PRINTED BY WERTHEIMER, LEA AND CO.,

CIRCUS PLACE, FINSBURY.

PREFACE.

ELABORATE treatises have been written to prove that Hebrew is an easy language, and Manuals have been published professing to teach it in four-and-twenty, nay in twelve, lessons. We are unable to flatter the student with such pleasing hopes. The vast and almost incredible number and variety of Grammars, Guides, Dissertations, and Anthologies, which have been prepared from the ninth century up to our day, are in themselves sufficient to render the supposed facility of the idiom doubtful. Every one of those productions aimed, indeed, at directing the way and levelling the road; but the energy so constantly displayed, and in many cases supported by great learning and sound judgment, bears a remarkable disproportion to the results obtained.
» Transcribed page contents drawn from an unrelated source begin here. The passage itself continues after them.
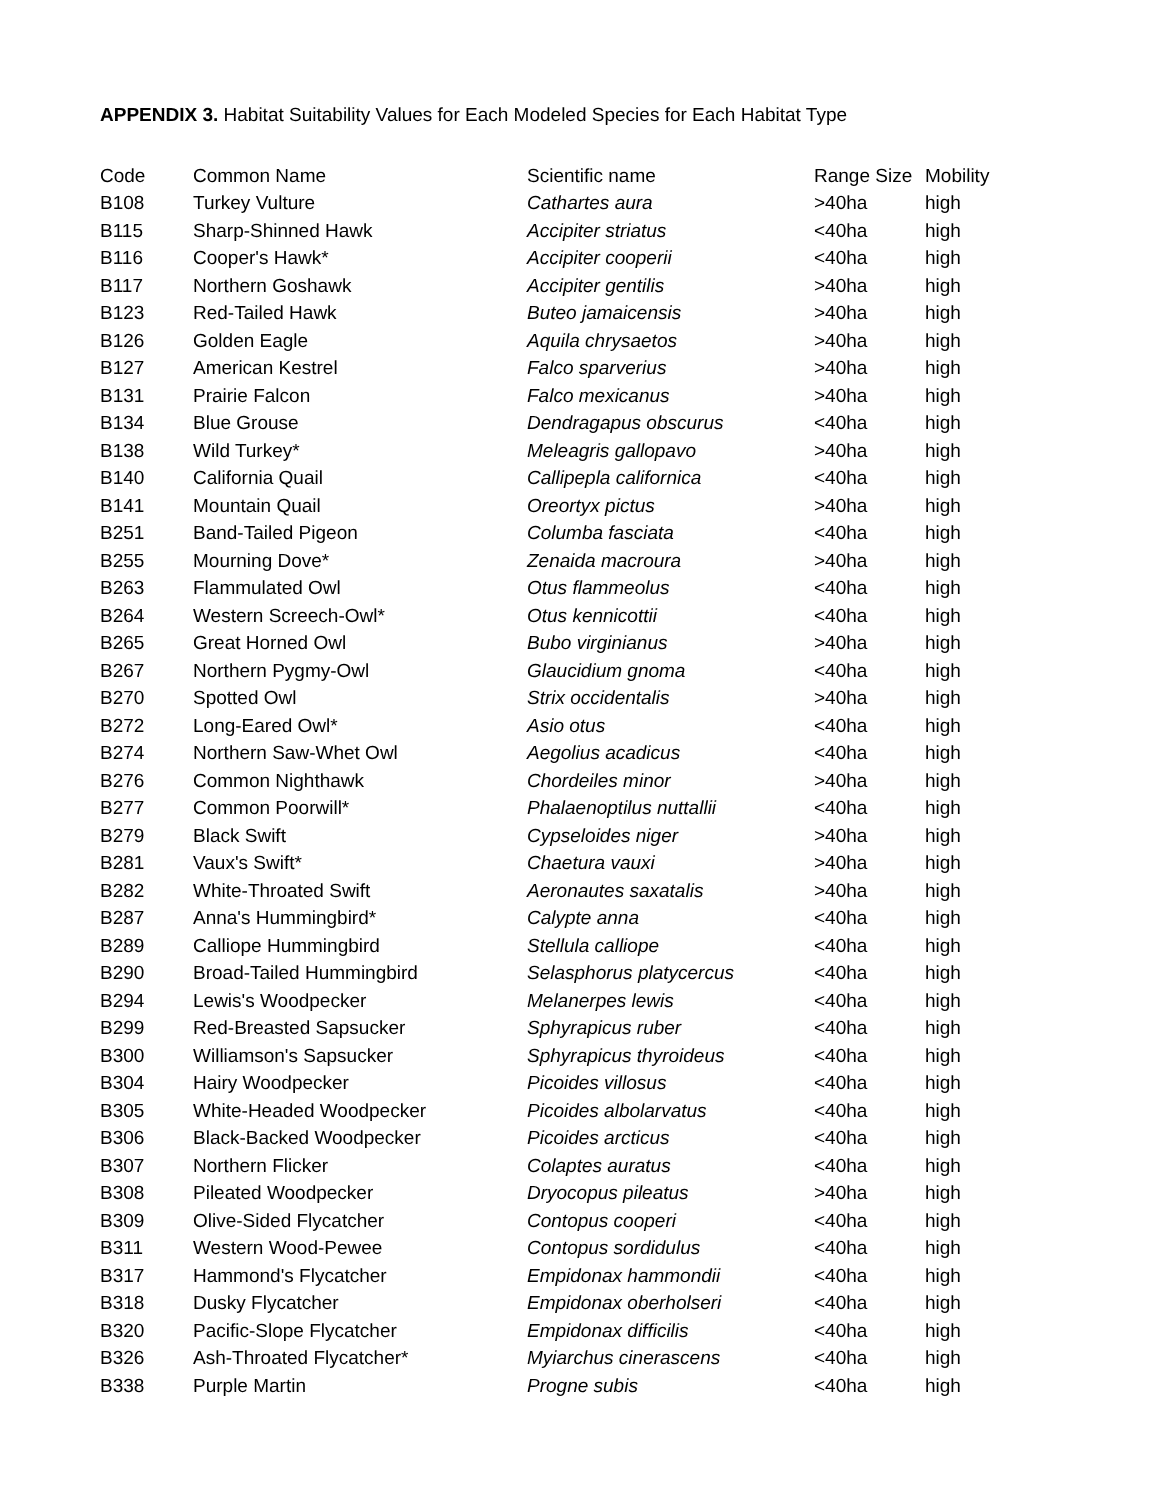APPENDIX 3. Habitat Suitability Values for Each Modeled Species for Each Habitat Type
| Code | Common Name | Scientific name | Range Size | Mobility |
| --- | --- | --- | --- | --- |
| B108 | Turkey Vulture | Cathartes aura | >40ha | high |
| B115 | Sharp-Shinned Hawk | Accipiter striatus | <40ha | high |
| B116 | Cooper's Hawk* | Accipiter cooperii | <40ha | high |
| B117 | Northern Goshawk | Accipiter gentilis | >40ha | high |
| B123 | Red-Tailed Hawk | Buteo jamaicensis | >40ha | high |
| B126 | Golden Eagle | Aquila chrysaetos | >40ha | high |
| B127 | American Kestrel | Falco sparverius | >40ha | high |
| B131 | Prairie Falcon | Falco mexicanus | >40ha | high |
| B134 | Blue Grouse | Dendragapus obscurus | <40ha | high |
| B138 | Wild Turkey* | Meleagris gallopavo | >40ha | high |
| B140 | California Quail | Callipepla californica | <40ha | high |
| B141 | Mountain Quail | Oreortyx pictus | >40ha | high |
| B251 | Band-Tailed Pigeon | Columba fasciata | <40ha | high |
| B255 | Mourning Dove* | Zenaida macroura | >40ha | high |
| B263 | Flammulated Owl | Otus flammeolus | <40ha | high |
| B264 | Western Screech-Owl* | Otus kennicottii | <40ha | high |
| B265 | Great Horned Owl | Bubo virginianus | >40ha | high |
| B267 | Northern Pygmy-Owl | Glaucidium gnoma | <40ha | high |
| B270 | Spotted Owl | Strix occidentalis | >40ha | high |
| B272 | Long-Eared Owl* | Asio otus | <40ha | high |
| B274 | Northern Saw-Whet Owl | Aegolius acadicus | <40ha | high |
| B276 | Common Nighthawk | Chordeiles minor | >40ha | high |
| B277 | Common Poorwill* | Phalaenoptilus nuttallii | <40ha | high |
| B279 | Black Swift | Cypseloides niger | >40ha | high |
| B281 | Vaux's Swift* | Chaetura vauxi | >40ha | high |
| B282 | White-Throated Swift | Aeronautes saxatalis | >40ha | high |
| B287 | Anna's Hummingbird* | Calypte anna | <40ha | high |
| B289 | Calliope Hummingbird | Stellula calliope | <40ha | high |
| B290 | Broad-Tailed Hummingbird | Selasphorus platycercus | <40ha | high |
| B294 | Lewis's Woodpecker | Melanerpes lewis | <40ha | high |
| B299 | Red-Breasted Sapsucker | Sphyrapicus ruber | <40ha | high |
| B300 | Williamson's Sapsucker | Sphyrapicus thyroideus | <40ha | high |
| B304 | Hairy Woodpecker | Picoides villosus | <40ha | high |
| B305 | White-Headed Woodpecker | Picoides albolarvatus | <40ha | high |
| B306 | Black-Backed Woodpecker | Picoides arcticus | <40ha | high |
| B307 | Northern Flicker | Colaptes auratus | <40ha | high |
| B308 | Pileated Woodpecker | Dryocopus pileatus | >40ha | high |
| B309 | Olive-Sided Flycatcher | Contopus cooperi | <40ha | high |
| B311 | Western Wood-Pewee | Contopus sordidulus | <40ha | high |
| B317 | Hammond's Flycatcher | Empidonax hammondii | <40ha | high |
| B318 | Dusky Flycatcher | Empidonax oberholseri | <40ha | high |
| B320 | Pacific-Slope Flycatcher | Empidonax difficilis | <40ha | high |
| B326 | Ash-Throated Flycatcher* | Myiarchus cinerascens | <40ha | high |
| B338 | Purple Martin | Progne subis | <40ha | high |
It is still a general complaint, that a simple and elementary aid is wanting, calculated to serve as a practical introduction to the study of Hebrew.

Some of the existing works are considered too complicated and crowded to be useful to beginners, others too superficial and fragmentary to form a solid foundation; some too exclusively theoretical and abstract, others so predominantly empirical as to afford no insight into the structure of the language; some hazardous and fanciful in conjectures, others desultory and illogical in arrangement; while a large number is found to be inexact in statements, or compiled, not from an independent investigation of the sources, but from materials collected by predecessors.

And yet there is scarcely a scholar who, after having mastered the language by dint of perseverance and strength of will, does not feel that a proper method might have considerably lightened his labour and stimulated his interest.